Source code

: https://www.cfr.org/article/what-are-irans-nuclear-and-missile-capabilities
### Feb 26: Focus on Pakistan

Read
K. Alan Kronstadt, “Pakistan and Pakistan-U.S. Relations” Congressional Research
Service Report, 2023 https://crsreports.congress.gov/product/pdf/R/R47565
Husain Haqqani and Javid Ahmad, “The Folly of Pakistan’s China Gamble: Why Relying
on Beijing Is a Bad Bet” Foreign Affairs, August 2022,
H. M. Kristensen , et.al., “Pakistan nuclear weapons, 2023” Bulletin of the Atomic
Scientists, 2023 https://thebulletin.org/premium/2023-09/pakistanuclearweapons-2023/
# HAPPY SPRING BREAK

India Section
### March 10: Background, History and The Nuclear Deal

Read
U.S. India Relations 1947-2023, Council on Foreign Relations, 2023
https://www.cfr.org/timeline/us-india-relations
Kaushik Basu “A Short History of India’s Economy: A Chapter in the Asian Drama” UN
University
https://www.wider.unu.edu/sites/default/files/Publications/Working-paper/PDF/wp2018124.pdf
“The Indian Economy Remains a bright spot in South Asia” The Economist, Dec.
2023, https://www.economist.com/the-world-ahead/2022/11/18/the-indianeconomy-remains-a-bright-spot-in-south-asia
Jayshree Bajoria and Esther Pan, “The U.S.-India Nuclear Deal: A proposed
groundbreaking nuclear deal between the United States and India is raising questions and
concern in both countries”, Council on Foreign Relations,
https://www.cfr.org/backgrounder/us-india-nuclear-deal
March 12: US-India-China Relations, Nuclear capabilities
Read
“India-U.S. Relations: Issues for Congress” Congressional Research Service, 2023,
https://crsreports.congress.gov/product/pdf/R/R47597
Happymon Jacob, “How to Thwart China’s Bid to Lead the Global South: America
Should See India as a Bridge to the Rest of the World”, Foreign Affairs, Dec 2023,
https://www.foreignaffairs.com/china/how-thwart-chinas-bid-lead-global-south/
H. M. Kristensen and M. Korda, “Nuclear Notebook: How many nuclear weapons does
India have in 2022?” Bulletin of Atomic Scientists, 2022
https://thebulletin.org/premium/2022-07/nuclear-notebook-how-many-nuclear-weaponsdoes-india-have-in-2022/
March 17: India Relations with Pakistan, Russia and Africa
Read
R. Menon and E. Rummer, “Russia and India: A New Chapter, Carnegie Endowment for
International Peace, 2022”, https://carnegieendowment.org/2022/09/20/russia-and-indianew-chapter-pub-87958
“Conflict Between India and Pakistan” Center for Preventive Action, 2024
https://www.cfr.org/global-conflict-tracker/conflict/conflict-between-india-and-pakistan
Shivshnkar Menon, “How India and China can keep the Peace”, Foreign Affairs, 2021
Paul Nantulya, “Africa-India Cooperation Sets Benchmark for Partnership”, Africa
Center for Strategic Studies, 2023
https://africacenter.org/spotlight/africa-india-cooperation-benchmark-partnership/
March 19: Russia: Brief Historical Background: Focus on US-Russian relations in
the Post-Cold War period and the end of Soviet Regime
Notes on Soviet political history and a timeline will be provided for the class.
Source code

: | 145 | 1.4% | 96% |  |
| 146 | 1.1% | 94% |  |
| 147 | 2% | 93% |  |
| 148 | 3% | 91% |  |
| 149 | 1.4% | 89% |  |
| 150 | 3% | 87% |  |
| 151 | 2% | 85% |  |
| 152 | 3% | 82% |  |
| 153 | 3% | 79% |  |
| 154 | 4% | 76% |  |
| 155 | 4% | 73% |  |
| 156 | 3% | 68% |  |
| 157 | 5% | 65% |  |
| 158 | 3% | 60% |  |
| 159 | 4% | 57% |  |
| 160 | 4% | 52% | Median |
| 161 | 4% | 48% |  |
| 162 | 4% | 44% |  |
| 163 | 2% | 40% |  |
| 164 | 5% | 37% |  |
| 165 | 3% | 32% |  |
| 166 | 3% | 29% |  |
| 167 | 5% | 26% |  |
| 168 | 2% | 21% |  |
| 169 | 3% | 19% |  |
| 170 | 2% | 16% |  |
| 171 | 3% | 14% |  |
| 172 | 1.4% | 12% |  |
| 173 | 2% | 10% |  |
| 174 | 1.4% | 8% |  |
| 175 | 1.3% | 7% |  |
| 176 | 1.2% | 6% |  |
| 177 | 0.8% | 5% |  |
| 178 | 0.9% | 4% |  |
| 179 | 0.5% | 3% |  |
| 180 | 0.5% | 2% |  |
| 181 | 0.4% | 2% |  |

▸ **Your objective**
Put every line of source text from all of the records into one continuous numbered list, omitting blank lines.

▸ **Exercise answer**
1. Source code
2. : https://www.cfr.org/article/what-are-irans-nuclear-and-missile-capabilities
3. ### Feb 26: Focus on Pakistan
4. Read
5. K. Alan Kronstadt, “Pakistan and Pakistan-U.S. Relations” Congressional Research
6. Service Report, 2023 https://crsreports.congress.gov/product/pdf/R/R47565
7. Husain Haqqani and Javid Ahmad, “The Folly of Pakistan’s China Gamble: Why Relying
8. on Beijing Is a Bad Bet” Foreign Affairs, August 2022,
9. H. M. Kristensen , et.al., “Pakistan nuclear weapons, 2023” Bulletin of the Atomic
10. Scientists, 2023 https://thebulletin.org/premium/2023-09/pakistanuclearweapons-2023/
11. # HAPPY SPRING BREAK
12. India Section
13. ### March 10: Background, History and The Nuclear Deal
14. Read
15. U.S. India Relations 1947-2023, Council on Foreign Relations, 2023
16. https://www.cfr.org/timeline/us-india-relations
17. Kaushik Basu “A Short History of India’s Economy: A Chapter in the Asian Drama” UN
18. University
19. https://www.wider.unu.edu/sites/default/files/Publications/Working-paper/PDF/wp2018124.pdf
20. “The Indian Economy Remains a bright spot in South Asia” The Economist, Dec.
21. 2023, https://www.economist.com/the-world-ahead/2022/11/18/the-indianeconomy-remains-a-bright-spot-in-south-asia
22. Jayshree Bajoria and Esther Pan, “The U.S.-India Nuclear Deal: A proposed
23. groundbreaking nuclear deal between the United States and India is raising questions and
24. concern in both countries”, Council on Foreign Relations,
25. https://www.cfr.org/backgrounder/us-india-nuclear-deal
26. March 12: US-India-China Relations, Nuclear capabilities
27. Read
28. “India-U.S. Relations: Issues for Congress” Congressional Research Service, 2023,
29. https://crsreports.congress.gov/product/pdf/R/R47597
30. Happymon Jacob, “How to Thwart China’s Bid to Lead the Global South: America
31. Should See India as a Bridge to the Rest of the World”, Foreign Affairs, Dec 2023,
32. https://www.foreignaffairs.com/china/how-thwart-chinas-bid-lead-global-south/
33. H. M. Kristensen and M. Korda, “Nuclear Notebook: How many nuclear weapons does
34. India have in 2022?” Bulletin of Atomic Scientists, 2022
35. https://thebulletin.org/premium/2022-07/nuclear-notebook-how-many-nuclear-weaponsdoes-india-have-in-2022/
36. March 17: India Relations with Pakistan, Russia and Africa
37. Read
38. R. Menon and E. Rummer, “Russia and India: A New Chapter, Carnegie Endowment for
39. International Peace, 2022”, https://carnegieendowment.org/2022/09/20/russia-and-indianew-chapter-pub-87958
40. “Conflict Between India and Pakistan” Center for Preventive Action, 2024
41. https://www.cfr.org/global-conflict-tracker/conflict/conflict-between-india-and-pakistan
42. Shivshnkar Menon, “How India and China can keep the Peace”, Foreign Affairs, 2021
43. Paul Nantulya, “Africa-India Cooperation Sets Benchmark for Partnership”, Africa
44. Center for Strategic Studies, 2023
45. https://africacenter.org/spotlight/africa-india-cooperation-benchmark-partnership/
46. March 19: Russia: Brief Historical Background: Focus on US-Russian relations in
47. the Post-Cold War period and the end of Soviet Regime
48. Notes on Soviet political history and a timeline will be provided for the class.
49. Source code
50. : | 145 | 1.4% | 96% |  |
51. | 146 | 1.1% | 94% |  |
52. | 147 | 2% | 93% |  |
53. | 148 | 3% | 91% |  |
54. | 149 | 1.4% | 89% |  |
55. | 150 | 3% | 87% |  |
56. | 151 | 2% | 85% |  |
57. | 152 | 3% | 82% |  |
58. | 153 | 3% | 79% |  |
59. | 154 | 4% | 76% |  |
60. | 155 | 4% | 73% |  |
61. | 156 | 3% | 68% |  |
62. | 157 | 5% | 65% |  |
63. | 158 | 3% | 60% |  |
64. | 159 | 4% | 57% |  |
65. | 160 | 4% | 52% | Median |
66. | 161 | 4% | 48% |  |
67. | 162 | 4% | 44% |  |
68. | 163 | 2% | 40% |  |
69. | 164 | 5% | 37% |  |
70. | 165 | 3% | 32% |  |
71. | 166 | 3% | 29% |  |
72. | 167 | 5% | 26% |  |
73. | 168 | 2% | 21% |  |
74. | 169 | 3% | 19% |  |
75. | 170 | 2% | 16% |  |
76. | 171 | 3% | 14% |  |
77. | 172 | 1.4% | 12% |  |
78. | 173 | 2% | 10% |  |
79. | 174 | 1.4% | 8% |  |
80. | 175 | 1.3% | 7% |  |
81. | 176 | 1.2% | 6% |  |
82. | 177 | 0.8% | 5% |  |
83. | 178 | 0.9% | 4% |  |
84. | 179 | 0.5% | 3% |  |
85. | 180 | 0.5% | 2% |  |
86. | 181 | 0.4% | 2% |  |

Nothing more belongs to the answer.